Tarefas propostas
**1)** Responda às perguntas seguintes com base no excerto.
(a) Em que dia a reunião plenária da Assembleia da República debateu a petição?
(b) Que bancada foi a única a assumir a defesa do decreto?
(c) Segundo José Paulo Carvalho, com que intervenção acaba o decreto?
**2)** Traduza para inglês a seguinte frase do excerto: "A bancada do PS foi a única que assumiu a defesa daquele decreto."
**3)** Reproduza o trecho do excerto situado entre "Educação Especial" e "defesa daquele decreto.", inclusive.

Excerto
Educação Especial
É fundamental legislação que garanta o direito à educação, em igualdade de oportunidades, a todas as crianças e jovens com necessidades educativas especiais

Crianças e jovens com NEE: petição promovida pela FENPROF foi debatida no Parlamento

12 de julho, 2008
Ao fim da manhã de 11 de Julho (sexta-feira), a reunião plenária da
Assembleia da República analisou e debateu a petição nº 444/X/3ª,
apresentada pela FENPROF, solicitando "a revogação do Decreto-Lei nº
3/2008, de 7 de Janeiro, e a sua substituição por legislação que
garanta o direito à educação, em igualdade de oportunidades, a todas
as crianças e jovens com necessidades educativas especiais (NEE)".
Todos os Grupos Parlamentares se pronunciaram sobre a matéria. A
bancada do PS foi a única que assumiu a defesa daquele decreto.

O deputado "centrista" José Paulo Carvalho saudou os autores da
petição e lembrou, logo de seguida, que aquele decreto-lei "era
nefasto" e "resultado claro da arrogância desta equipa do Ministério
da Educação".
"Por via da apreciação parlamentar", acrescentou o representante do
CDS/PP, "conseguiu-se expurgar do texto algumas opções erradas, alguns
aspectos maléficos". "Apesar das alterações introduzidas, mantemos as
nossas discordâncias", sublinhou.
José Paulo Carvalho alertou para a descrição restritiva de
necessidades educativas especiais e para a criação de "autênticos
guetos pedagógicos", afirmou que este decreto "acaba com a intervenção
precoce" e declarou que "não é adequado" utilizar a CIF - OMS, 2001
(Classificação Internacional de Funcionalidade, Incapacidade e Saúde)

Entradas do conjunto
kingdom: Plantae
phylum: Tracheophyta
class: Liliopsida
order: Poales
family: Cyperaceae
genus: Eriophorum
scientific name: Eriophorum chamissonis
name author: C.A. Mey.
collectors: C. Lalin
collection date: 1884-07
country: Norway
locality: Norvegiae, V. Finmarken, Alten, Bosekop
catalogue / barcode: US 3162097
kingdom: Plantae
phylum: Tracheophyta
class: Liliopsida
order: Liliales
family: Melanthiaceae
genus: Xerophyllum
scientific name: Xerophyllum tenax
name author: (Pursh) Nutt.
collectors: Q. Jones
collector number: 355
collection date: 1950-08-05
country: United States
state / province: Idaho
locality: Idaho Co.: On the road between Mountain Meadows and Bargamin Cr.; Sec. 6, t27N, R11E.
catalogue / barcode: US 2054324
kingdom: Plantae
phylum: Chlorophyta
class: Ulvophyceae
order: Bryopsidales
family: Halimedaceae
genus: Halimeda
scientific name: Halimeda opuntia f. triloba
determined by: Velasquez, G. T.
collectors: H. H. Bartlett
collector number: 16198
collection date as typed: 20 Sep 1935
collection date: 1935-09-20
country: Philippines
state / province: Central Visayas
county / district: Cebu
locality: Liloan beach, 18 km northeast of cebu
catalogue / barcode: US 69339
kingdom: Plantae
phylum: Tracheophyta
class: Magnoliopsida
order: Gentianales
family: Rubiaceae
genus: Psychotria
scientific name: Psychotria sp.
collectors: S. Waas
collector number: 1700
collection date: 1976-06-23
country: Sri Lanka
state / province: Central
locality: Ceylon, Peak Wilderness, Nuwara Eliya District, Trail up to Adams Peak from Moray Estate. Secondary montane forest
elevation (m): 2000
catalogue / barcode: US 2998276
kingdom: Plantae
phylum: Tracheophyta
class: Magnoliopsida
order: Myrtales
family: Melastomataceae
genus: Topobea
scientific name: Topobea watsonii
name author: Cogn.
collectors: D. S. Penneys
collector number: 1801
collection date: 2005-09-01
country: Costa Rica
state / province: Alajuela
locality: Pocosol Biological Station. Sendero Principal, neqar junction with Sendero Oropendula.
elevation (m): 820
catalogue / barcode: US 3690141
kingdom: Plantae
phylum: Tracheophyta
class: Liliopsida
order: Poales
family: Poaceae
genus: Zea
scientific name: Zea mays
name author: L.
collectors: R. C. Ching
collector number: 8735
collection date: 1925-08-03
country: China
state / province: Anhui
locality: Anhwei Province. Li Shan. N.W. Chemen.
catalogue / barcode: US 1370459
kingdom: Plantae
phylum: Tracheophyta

Respostas às tarefas
**1)**
(a) A 11 de julho, uma sexta-feira.
(b) A bancada do PS.
(c) Com a intervenção precoce.

**2)** The PS caucus was the only one that took up the defense of that decree.

**3)**
Educação Especial
É fundamental legislação que garanta o direito à educação, em igualdade de oportunidades, a todas as crianças e jovens com necessidades educativas especiais

Crianças e jovens com NEE: petição promovida pela FENPROF foi debatida no Parlamento

12 de julho, 2008
Ao fim da manhã de 11 de Julho (sexta-feira), a reunião plenária da
Assembleia da República analisou e debateu a petição nº 444/X/3ª,
apresentada pela FENPROF, solicitando "a revogação do Decreto-Lei nº
3/2008, de 7 de Janeiro, e a sua substituição por legislação que
garanta o direito à educação, em igualdade de oportunidades, a todas
as crianças e jovens com necessidades educativas especiais (NEE)".
Todos os Grupos Parlamentares se pronunciaram sobre a matéria. A
bancada do PS foi a única que assumiu a defesa daquele decreto.